|Go ahead, make more rain.|
There’s more going on here than a single decision to skip a race in circumstances that would have made it impossible for me to be successful. My training has been terrible lately. On Monday, very high winds kept me off the bike and behind the lawnmower. On Tuesday, rain forced me to cancel the season finale of the cyclocross practice series at Royal Oaks Park. I did 2-hour training rides on Wednesday and Thursday, then got rained out again on Friday … and again today.
I feel like I’ve lost some of the edge on my fitness. I have lost the mental edge. Immediately after canceling practice on Tuesday, I set up my Raleigh on the trainer in the home gym. I need to make peace with it, but I haven’t yet. The ugly truth is that I am not fully committed to this cyclocross season. As much as I love the sport, I haven’t convinced myself that training and racing in cold, wet conditions is worthwhile when the result is, at best, a mid-pack finish.
I am still what I always was: a guy who just might succeed by outlasting you. The WEMS race at New Fane back on Sep. 17 provides a perfect example. I was in 11th place at the end of Lap 1 and in 10th place at the end of Lap 2, then I jumped up to 5th place by the end of Lap 3. I was still in 5th place at the end of Lap 4, but closing fast on the guy ahead of me. I moved into 4th place early on Lap 5 and held that position for the remainder of the race. But that’s mountain bike racing; cyclocross doesn’t work that way. Explosive starts leave me fighting for the scraps after the first minute. Throw in weather that I truly hate and you have a recipe for demotivation.

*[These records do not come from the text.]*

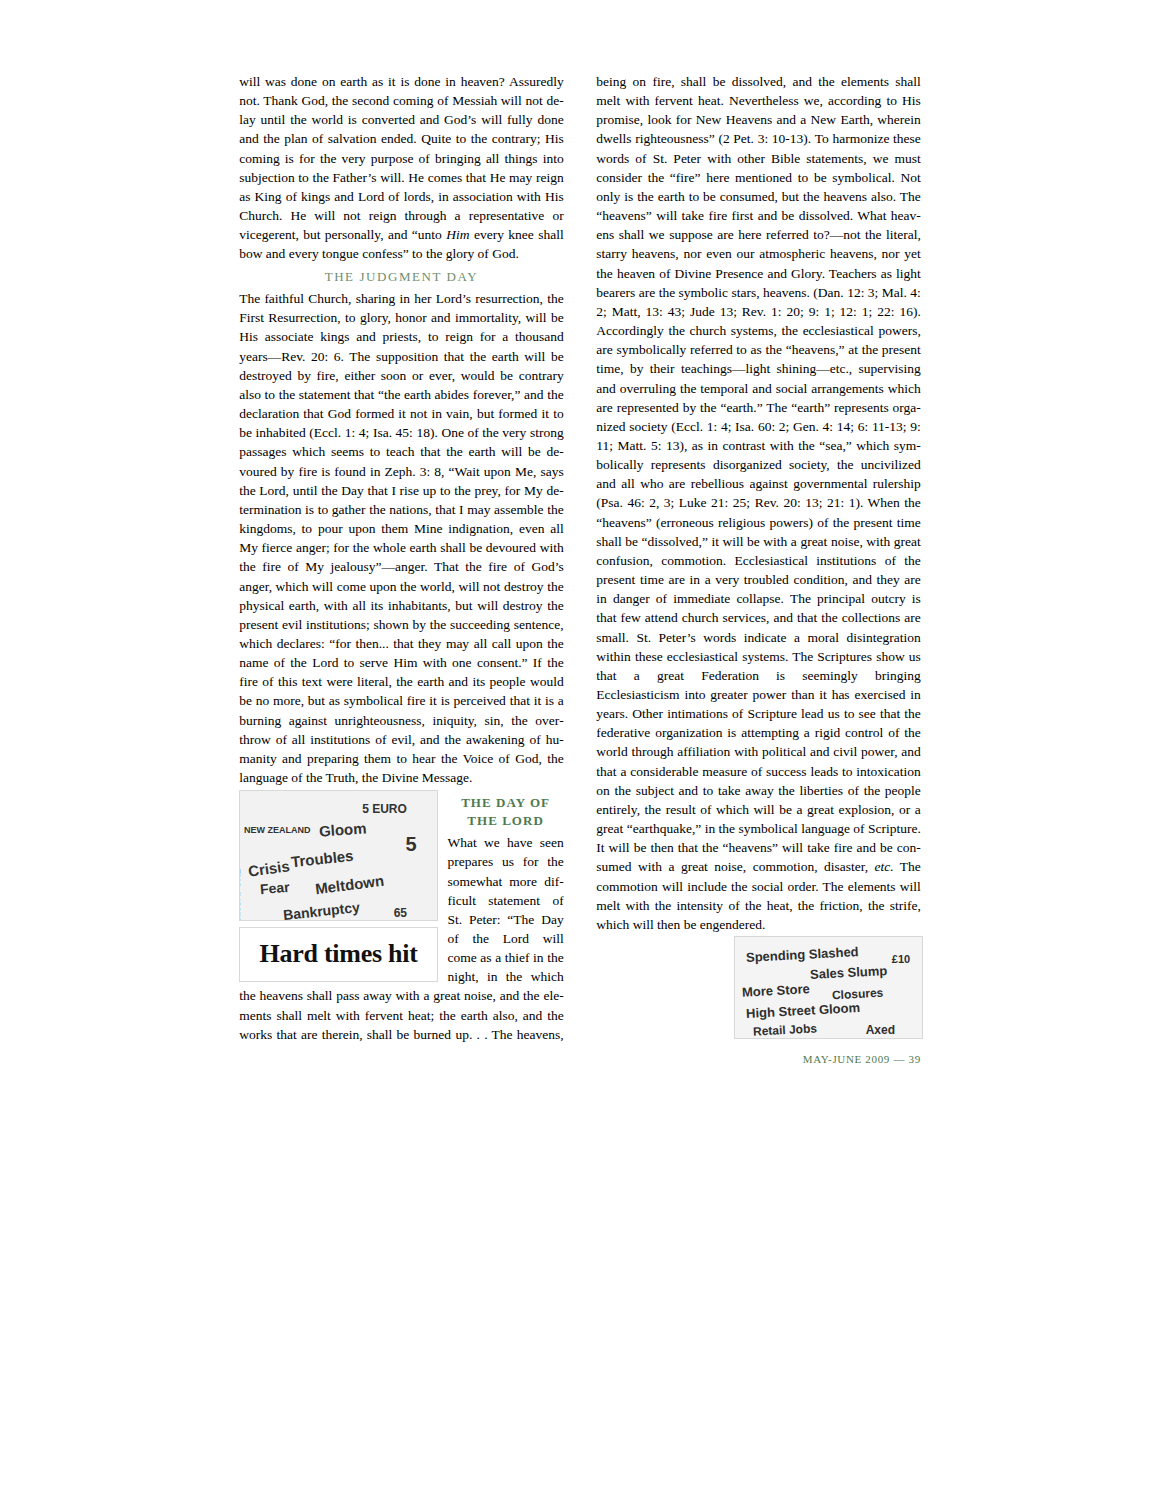will was done on earth as it is done in heaven? Assuredly not. Thank God, the second coming of Messiah will not delay until the world is converted and God’s will fully done and the plan of salvation ended. Quite to the contrary; His coming is for the very purpose of bringing all things into subjection to the Father’s will. He comes that He may reign as King of kings and Lord of lords, in association with His Church. He will not reign through a representative or vicegerent, but personally, and “unto Him every knee shall bow and every tongue confess” to the glory of God.
The Judgment Day
The faithful Church, sharing in her Lord’s resurrection, the First Resurrection, to glory, honor and immortality, will be His associate kings and priests, to reign for a thousand years—Rev. 20: 6. The supposition that the earth will be destroyed by fire, either soon or ever, would be contrary also to the statement that “the earth abides forever,” and the declaration that God formed it not in vain, but formed it to be inhabited (Eccl. 1: 4; Isa. 45: 18). One of the very strong passages which seems to teach that the earth will be devoured by fire is found in Zeph. 3: 8, “Wait upon Me, says the Lord, until the Day that I rise up to the prey, for My determination is to gather the nations, that I may assemble the kingdoms, to pour upon them Mine indignation, even all My fierce anger; for the whole earth shall be devoured with the fire of My jealousy”—anger. That the fire of God’s anger, which will come upon the world, will not destroy the physical earth, with all its inhabitants, but will destroy the present evil institutions; shown by the succeeding sentence, which declares: “for then... that they may all call upon the name of the Lord to serve Him with one consent.” If the fire of this text were literal, the earth and its people would be no more, but as symbolical fire it is perceived that it is a burning against unrighteousness, iniquity, sin, the overthrow of all institutions of evil, and the awakening of humanity and preparing them to hear the Voice of God, the language of the Truth, the Divine Message.
NEW ZEALAND 5 EURO 5 Crisis Gloom Troubles Fear Meltdown Bankruptcy SINGAPORE 65
Hard times hit
The Day of the Lord
What we have seen prepares us for the somewhat more difficult statement of St. Peter: “The Day of the Lord will come as a thief in the night, in the which the heavens shall pass away with a great noise, and the elements shall melt with fervent heat; the earth also, and the works that are therein, shall be burned up. . . The heavens, being on fire, shall be dissolved, and the elements shall melt with fervent heat. Nevertheless we, according to His promise, look for New Heavens and a New Earth, wherein dwells righteousness” (2 Pet. 3: 10-13). To harmonize these words of St. Peter with other Bible statements, we must consider the “fire” here mentioned to be symbolical. Not only is the earth to be consumed, but the heavens also. The “heavens” will take fire first and be dissolved. What heavens shall we suppose are here referred to?—not the literal, starry heavens, nor even our atmospheric heavens, nor yet the heaven of Divine Presence and Glory. Teachers as light bearers are the symbolic stars, heavens. (Dan. 12: 3; Mal. 4: 2; Matt, 13: 43; Jude 13; Rev. 1: 20; 9: 1; 12: 1; 22: 16). Accordingly the church systems, the ecclesiastical powers, are symbolically referred to as the “heavens,” at the present time, by their teachings—light shining—etc., supervising and overruling the temporal and social arrangements which are represented by the “earth.” The “earth” represents organized society (Eccl. 1: 4; Isa. 60: 2; Gen. 4: 14; 6: 11-13; 9: 11; Matt. 5: 13), as in contrast with the “sea,” which symbolically represents disorganized society, the uncivilized and all who are rebellious against governmental rulership (Psa. 46: 2, 3; Luke 21: 25; Rev. 20: 13; 21: 1). When the “heavens” (erroneous religious powers) of the present time shall be “dissolved,” it will be with a great noise, with great confusion, commotion. Ecclesiastical institutions of the present time are in a very troubled condition, and they are in danger of immediate collapse. The principal outcry is that few attend church services, and that the collections are small. St. Peter’s words indicate a moral disintegration within these ecclesiastical systems. The Scriptures show us that a great Federation is seemingly bringing Ecclesiasticism into greater power than it has exercised in years. Other intimations of Scripture lead us to see that the federative organization is attempting a rigid control of the world through affiliation with political and civil power, and that a considerable measure of success leads to intoxication on the subject and to take away the liberties of the people entirely, the result of which will be a great explosion, or a great “earthquake,” in the symbolical language of Scripture. It will be then that the “heavens” will take fire and be consumed with a great noise, commotion, disaster, etc. The commotion will include the social order. The elements will melt with the intensity of the heat, the friction, the strife, which will then be engendered.
Spending Slashed £10 Sales Slump More Store Closures High Street Gloom Retail Jobs Axed
MAY-JUNE 2009 — 39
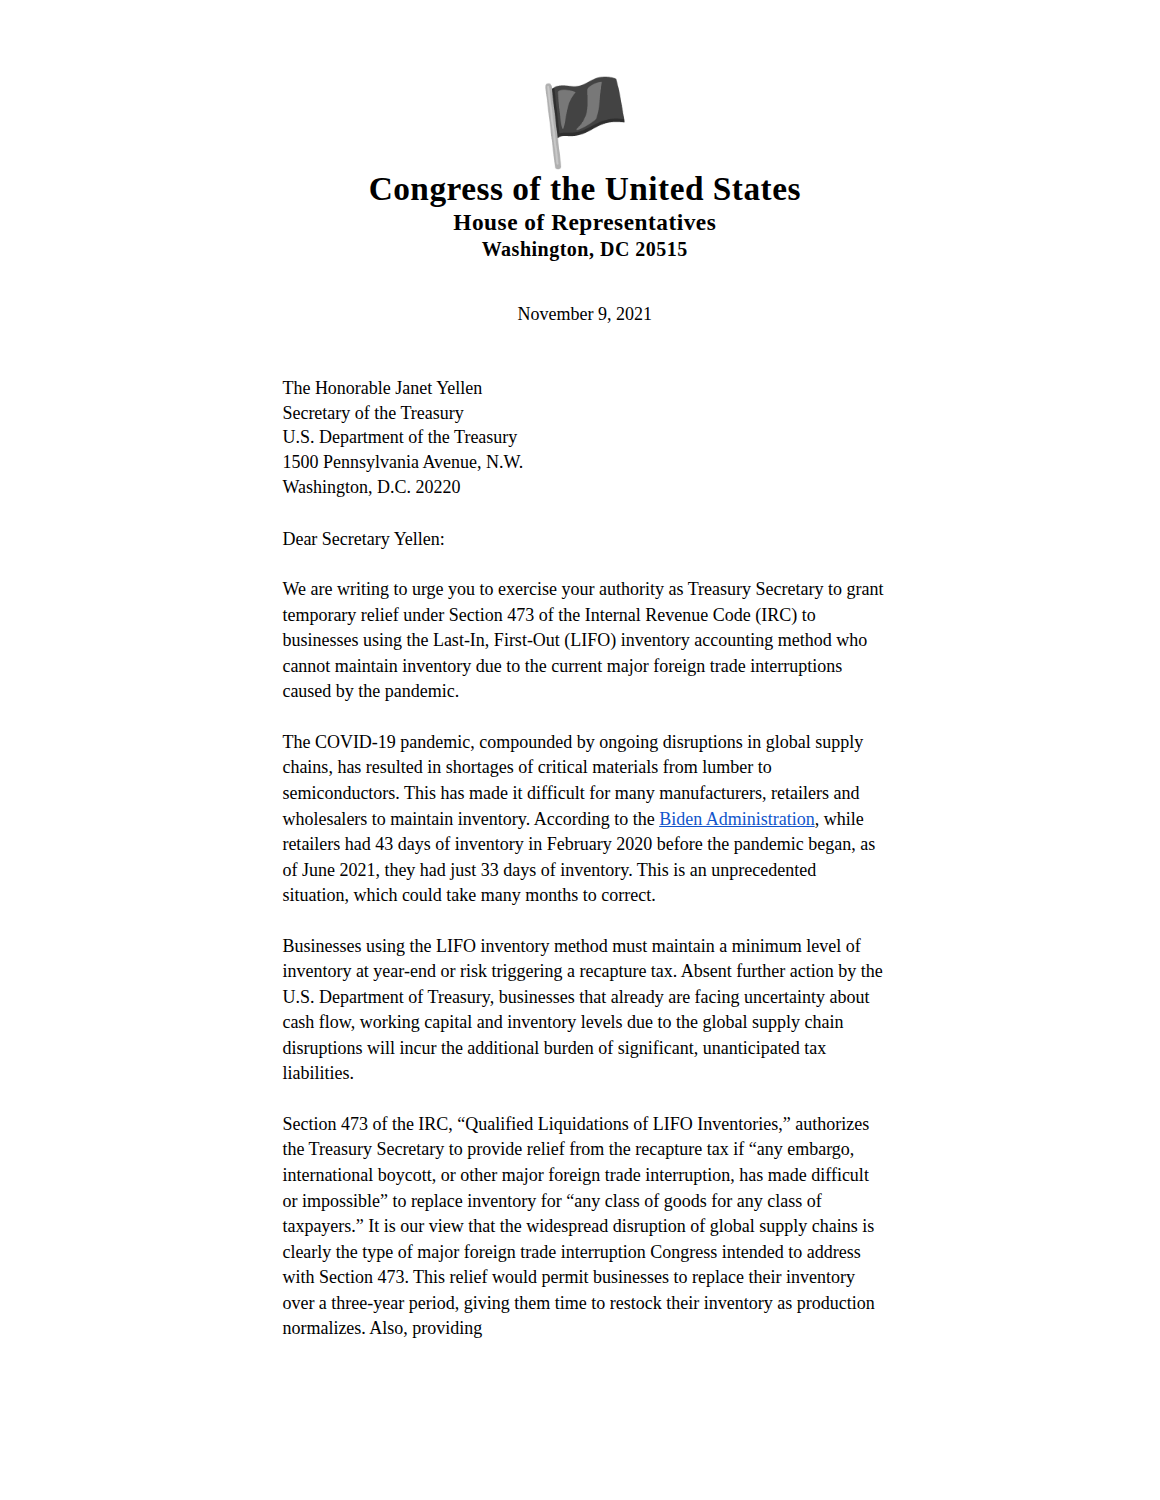🏴
Congress of the United States
House of Representatives
Washington, DC 20515
November 9, 2021
The Honorable Janet Yellen
Secretary of the Treasury
U.S. Department of the Treasury
1500 Pennsylvania Avenue, N.W.
Washington, D.C. 20220
Dear Secretary Yellen:
We are writing to urge you to exercise your authority as Treasury Secretary to grant temporary relief under Section 473 of the Internal Revenue Code (IRC) to businesses using the Last-In, First-Out (LIFO) inventory accounting method who cannot maintain inventory due to the current major foreign trade interruptions caused by the pandemic.
The COVID-19 pandemic, compounded by ongoing disruptions in global supply chains, has resulted in shortages of critical materials from lumber to semiconductors. This has made it difficult for many manufacturers, retailers and wholesalers to maintain inventory. According to the Biden Administration, while retailers had 43 days of inventory in February 2020 before the pandemic began, as of June 2021, they had just 33 days of inventory. This is an unprecedented situation, which could take many months to correct.
Businesses using the LIFO inventory method must maintain a minimum level of inventory at year-end or risk triggering a recapture tax. Absent further action by the U.S. Department of Treasury, businesses that already are facing uncertainty about cash flow, working capital and inventory levels due to the global supply chain disruptions will incur the additional burden of significant, unanticipated tax liabilities.
Section 473 of the IRC, “Qualified Liquidations of LIFO Inventories,” authorizes the Treasury Secretary to provide relief from the recapture tax if “any embargo, international boycott, or other major foreign trade interruption, has made difficult or impossible” to replace inventory for “any class of goods for any class of taxpayers.” It is our view that the widespread disruption of global supply chains is clearly the type of major foreign trade interruption Congress intended to address with Section 473. This relief would permit businesses to replace their inventory over a three-year period, giving them time to restock their inventory as production normalizes. Also, providing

Next week’s forecast holds some promise and I still plan to race at PumpkinCross in Grafton on Oct. 8. The WCA season really is just getting started and I shouldn’t give up on it yet. I am hedging my bets, though, by looking for other cycling opportunities. There’s an appealing gravel grinder in downstate Illinois on Oct. 30, for example, that could be a great alternative to another weekend of rotten weather in Wisconsin. And I’m only 468 miles away from a 5,000-mile season. But that’s a consolation prize, and when I’m planning for 2017 I should look for more competition goals early in the season. Autumn is never what I want it to be. Saving myself for it is failing to make best use of my abilities.